В 1950 году во время голосования на выборах в Верховный Совет СССР вождь очень низко наклонил голову и козырек фуражки закрыл лицо. Давать такую фотографию в газеты было нельзя. Пришлось прибегнуть к фотомонтажу, о чем знали только сам Ковригин, Кузовкин и художник Владимир Данилов. Нашли в архиве схожую по ракурсу фотографию Сталина с других выборов, вырезали голову и приклеили на место той, что с закрытым лицом. Потом пересняли, отретушировали.
Результат совместной работы получился отличный, в редакциях газет, куда было отправлено фото, никому и в ум не пришло, что это монтаж. И вдруг как гром среди ясного неба — одно из американских изданий публикует снимок без ретуши, на котором четко видно: голова вождя приклеена. Рядом — язвительно-недоуменный комментарий. Как промежуточный вариант попал в США, мне неизвестно. Были всякие предположения: лаборанты, отправлявшие материал в зарубежные пресс-агентства, перепутали негативы, кто-то намеренно «слил»...

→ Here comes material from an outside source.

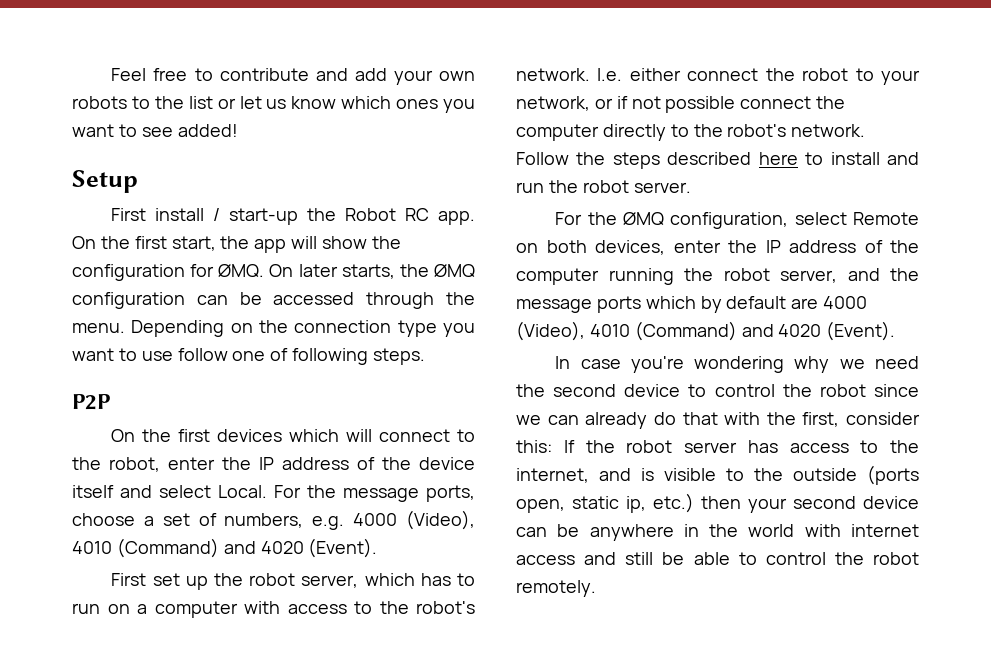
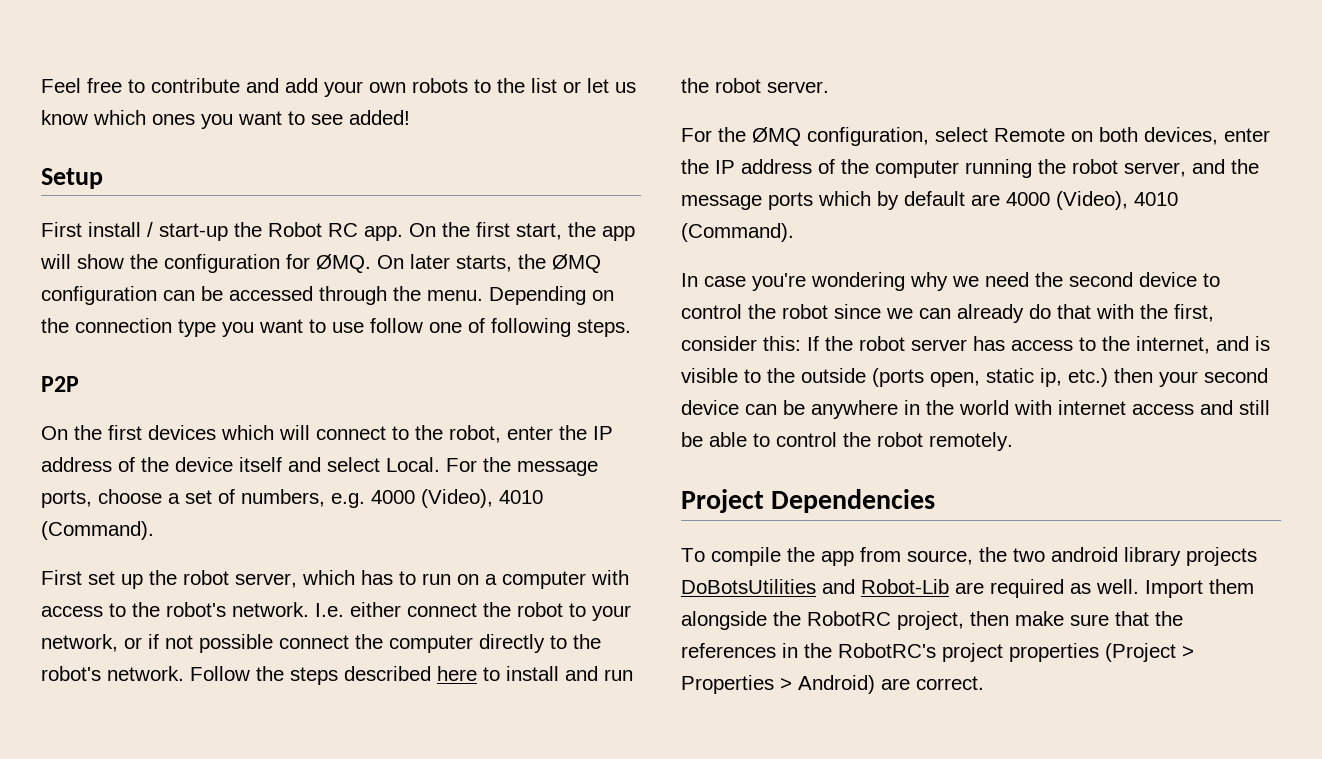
[116,538,378,558] (Command) and 4020 (Event). -> [41,521,154,540] (Command).
[634,321,896,341] (Command) and 4020 (Event). -> [681,223,794,242] (Command).
(596, 588) none -> [681,489,936,513] [681,547,1257,566] [681,579,1254,598] [681,611,1183,630] [681,643,1194,662] [681,675,984,694] // Project Dependencies // To compile the app from source, the two android library projects DoBotsUtilities and Robot-Lib are required as well. Import them alongside the RobotRC project, then make sure that the references in the RobotRC's project properties (Project > Properties > Android) are correct.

Ковригина арестовали, на допросе он взял вину на себя — не сдал ни Кузовкина, ни художника. Сказал: «Я все сделал один. И никто, кроме меня, о монтаже не знал». Несколько дней из фотографа выбивали признание в заговоре против вождя. От расстрела спас фотопортрет Сталина, висевший в кабинете следователя. Самый известный, с трубкой. Когда Ковригин сказал, что это его работа, следователь не поверил. Но наведя справки и убедившись, что это так, смягчил статью. Вадима Владимировича отправили на поселение в Казахстан. После реабилитации в 1956 году Ковригин вернулся в Москву, и Николай Васильевич Кузовкин, помня, что обязан фотографу жизнью, взял его в штат.
Моим первым заданием в качестве стажера была командировка в Тамбовскую область. Я растерялся:
— Ноябрь на дворе, поля в снегу — никаких работ. Чего там снимать-то?
— Но деревенские на зиму в спячку не впадают! — отрезал Кузовкин. — Живут, работают.
В аэропорту Тамбова меня встречал секретарь обкома по сельскому хозяйству — приезд тассовского корреспондента в ту пору был серьезным событием. Сейчас уже не вспомню: сам совхоз «Арженка» в качестве объекта выбрал или кто посоветовал, но его директор очаровал меня с первой минуты: в дохе, высокой папахе, белоснежных валенках, статный, громогласный, уверенный в себе.
Купец — да и только! Несколько часов кряду рассказывал, какое у него крепкое хозяйство и грандиозные планы. Я сделал снимки, сочинил подписи под ними и отправил фоторепортаж в редакцию. Вечером в тамбовскую гостиницу, где остановился, позвонил Кузовкин: «Молодец! Хорошая работа — я тобой доволен. Отправили фоторепортаж по шестистам адресам».